## Document excerpt
=== Begin Enclosure ===
As the summer moves into hotter and drier days, residents of Rossland’s Black Bear neighbourhood were working hard last week to reduce the wildfire hazard in the forest beside their homes.

The neighbourhood FireSmart board coordinated a professional chainsaw crew to thin and prune a strip of hazardous forest vegetation along the south perimeter of their neighbourhood. On Sunday morning 16 people pulled on work gloves and tackled the task of dragging out and piling those trees and branches.

The pile will be picked up by Rossland city operations work crews using a loader and dump truck and moved to a nearby hügelkultur composting site at Rossland’s Moon Gravity Farm.

“It was a lot of fun actually — we worked for about 3½ hours, and it goes quickly with so many people helping,” said Anthony Bell, head of Black Bear’s FireSmart board. “It’s amazing what we accomplished — a pretty impressive volume of highly combustible forest debris was dragged out and piled and now one of the priority wildfire hazards that our neighbourhood had identified has been eliminated.

“We all agree that we should have done this years ago.”

Black Bear is entering its second year of participation in Rossland’s FireSmart communities program, run by FireSmart coordinator Don Mortimer.
=== End Enclosure ===
## Provided material
=== Begin Enclosure ===
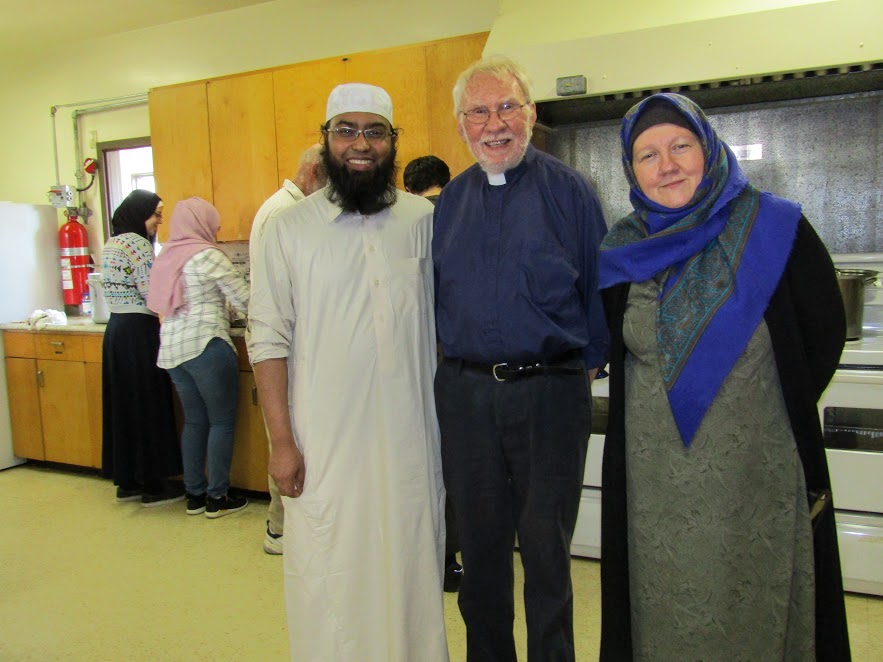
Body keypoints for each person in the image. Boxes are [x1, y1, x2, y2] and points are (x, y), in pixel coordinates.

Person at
=== End Enclosure ===
## Actions to take
**1.** According to the wildfire cleanup article, how many people dragged out and piled the trees and branches on Sunday morning?
**2.** In the wildfire cleanup article, shorten the paragraph beginning "The neighbourhood FireSmart board coordinated" to a single sentence that keeps its main facts.
**3.** Carry on the wildfire cleanup article past its final sentence.

## Task-by-task results
**1.** Sixteen people did that work on Sunday morning.

**2.** After a professional chainsaw crew arranged by the neighbourhood FireSmart board thinned and pruned hazardous vegetation along the south perimeter, 16 people dragged out and piled the trees and branches on Sunday morning.

**3.**
“[B]y staging annual FireSmart events like Sunday’s fuel reduction session at Black Bear, the neighbourhood reduces wildfire risk and ultimately achieves national recognition under the FireSmart communities program,” Mortimer said. “Rossland had three neighbourhoods recognized by the FireSmart communities program last year – Black Bear, Iron Colt and McLeod East. All three are renewing their recognition status within the program in 2018.

“We’re just starting work now with another four or five Rossland neighbourhoods that have been waiting to get started this year.”

Mortimer says the 2017 wildfire season got a lot of people thinking about what they could do to reduce the wildfire hazard to their homes. He says when they learn how easily the majority of wildfire hazards on their property can be mitigated, homeowners are surprised, relieved and motivated to get working.

“It’s important for people to acknowledge that if we’re going to live near forests, you’re going to live near wildfires, and a lot more of them going forward,” he says. “It’s equally important for residents of forest interface neighbourhoods to understand that wildfires can occur in the forest right beside your FireSmart home and yard — surprisingly close in fact — without disastrous consequences.”

Mortimer advises all residents to get a free copy of the BC FireSmart homeowner’s manual, which can be found at various locations, including online, and use the scorecard to evaluate your wildfire risk and start implementing the priority FireSmart wildfire hazard mitigation on your home and yard.

Mortimer, one of the developers of the national FireSmart communities program, says Rossland is currently the national leader, with three neighbourhoods recognized within the city. Other Kootenay communities like Queens Bay, Kaslo, Robson, Fernie and others are all catching up.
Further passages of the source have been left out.